The doctors office did not have me fill out a history or any paper work. He just walks in the room and says "what can I do for you?" I start to explain about the kidney stones and soft bones and he quickly intertupts me and assures me they have nothing to do with each other, tells me to just push fluids, and gets up to leave. I then tell him about the test results which he doesn't have with him. He goes to his office for about ten minutes or more.
When he returns, he shows me my results and explains each. When he hits citric acid he says he had to research it on his computer. He had never seen a result as low as mine. He had to contact his professors from his medical school to figure it out. I had Renal Tubular Acidosis. Anyone can look that up on the intertnet. It's simple and the symptoms are all there. That's exactly what my husband had told me I most likly had. The doctor said it is very rare and he needed to do more research on it but for now I was to start taking potassium citrate right away and go for some blood work when I had the chance. Oh and by the way, the disease causes your blood to turn acidy therefore softening your bones leading to fractures.

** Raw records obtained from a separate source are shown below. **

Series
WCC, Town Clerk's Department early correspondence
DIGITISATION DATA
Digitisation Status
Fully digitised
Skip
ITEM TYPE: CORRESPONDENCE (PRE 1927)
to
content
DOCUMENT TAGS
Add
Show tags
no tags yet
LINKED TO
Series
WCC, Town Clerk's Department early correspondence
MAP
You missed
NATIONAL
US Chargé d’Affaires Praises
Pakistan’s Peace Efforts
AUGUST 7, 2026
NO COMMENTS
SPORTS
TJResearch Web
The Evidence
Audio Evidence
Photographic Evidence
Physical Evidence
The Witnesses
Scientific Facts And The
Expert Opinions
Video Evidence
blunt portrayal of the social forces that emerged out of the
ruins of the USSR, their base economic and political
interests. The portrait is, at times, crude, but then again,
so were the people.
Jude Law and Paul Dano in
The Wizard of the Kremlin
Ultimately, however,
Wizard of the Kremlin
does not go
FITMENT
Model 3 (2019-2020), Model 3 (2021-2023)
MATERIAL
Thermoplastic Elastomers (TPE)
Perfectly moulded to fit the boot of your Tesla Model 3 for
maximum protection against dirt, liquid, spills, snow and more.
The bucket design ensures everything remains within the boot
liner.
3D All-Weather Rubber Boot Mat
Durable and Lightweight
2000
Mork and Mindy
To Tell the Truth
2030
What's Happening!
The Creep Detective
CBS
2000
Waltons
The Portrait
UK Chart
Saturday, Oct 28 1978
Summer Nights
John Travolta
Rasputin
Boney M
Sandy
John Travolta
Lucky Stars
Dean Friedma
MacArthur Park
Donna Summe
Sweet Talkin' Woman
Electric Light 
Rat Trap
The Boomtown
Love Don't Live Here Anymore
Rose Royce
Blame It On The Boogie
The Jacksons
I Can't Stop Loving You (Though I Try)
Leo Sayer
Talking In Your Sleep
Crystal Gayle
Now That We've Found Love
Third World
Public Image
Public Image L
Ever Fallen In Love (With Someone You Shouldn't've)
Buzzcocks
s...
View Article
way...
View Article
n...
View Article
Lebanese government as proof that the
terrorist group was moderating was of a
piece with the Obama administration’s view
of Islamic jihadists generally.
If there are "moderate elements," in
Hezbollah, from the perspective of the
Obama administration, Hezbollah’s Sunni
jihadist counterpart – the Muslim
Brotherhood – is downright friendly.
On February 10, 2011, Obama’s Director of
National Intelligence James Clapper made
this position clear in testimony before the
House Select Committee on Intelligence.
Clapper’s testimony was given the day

I went for the blood work a few days later and when he got the results he called, confused. My levels were much better. My husband asked him if taking the supplement would have an affect right away and he said yes. The fool should have ordered the blood work before I began the medication.
Good thing we held off on mega dosing me on vitamin D. That would have thrown me into renal failure. In fact, letting the disease go on much longer than it already had could have put me there too or killed me.
Now I'm in physical therapy and walking again after 3 1/2 months in a wheel chair. There's still something going on and we can't put our finger on it. RTA is usually a symptom of another disease, usually autoimmune. Next stop - Rheumatologist. If only this was as easy as it is on the show "House".